Margin Account
A margin account is a brokerage account in which the broker lends the investor a portion of the purchase price of securities, allowing the investor to buy more than they could with their own capital alone, using the securities in the account as collateral.
A margin account differs from a standard cash account in one fundamental respect: the brokerage firm extends credit to the account holder to finance securities purchases. The investor supplies a portion of the purchase price — the initial margin — and the broker lends the remainder, charging interest on the borrowed amount. The purchased securities serve as collateral for the loan.
In the United States, margin lending for securities purchases is governed by Federal Reserve Board Regulation T ('Reg T'), which currently requires investors to deposit at least 50 percent of the purchase price of marginable securities at the time of purchase. This means a qualifying investor can control $20,000 worth of stock by depositing $10,000 of their own funds. After the initial purchase, FINRA Rule 4210 imposes ongoing 'maintenance margin' requirements: the equity in the account (market value of securities minus the loan balance) must remain above a minimum threshold — generally 25 percent of the current market value of the margined securities, though most major brokers impose higher 'house' maintenance requirements.
Margin accounts enable investors to amplify their purchasing power and potential returns. However, leverage amplifies losses just as much as gains. If a $20,000 position funded with $10,000 of equity declines to $15,000, the investor's equity has fallen from $10,000 to $5,000 — a 50 percent loss on the investor's own capital from a 25 percent decline in the security's price.
Margin accounts are also required for short selling: because short sellers borrow and sell securities they do not own, the proceeds and any additional required collateral are held in a margin account. Options trading at certain strategy levels may also require margin account status.

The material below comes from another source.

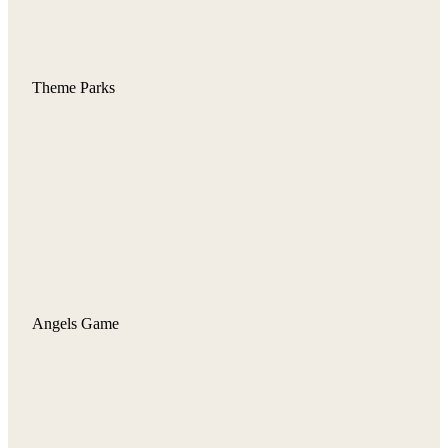
Theme Parks
Angels Game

Interest on the margin loan accrues daily, though it is typically debited to the account monthly. Margin interest rates vary by broker and by the size of the loan balance, and are disclosed in the broker's margin agreement. Investors considering using margin should carefully read the margin agreement — required under FINRA rules — and understand the mechanics of margin calls, which occur when account equity falls below maintenance requirements.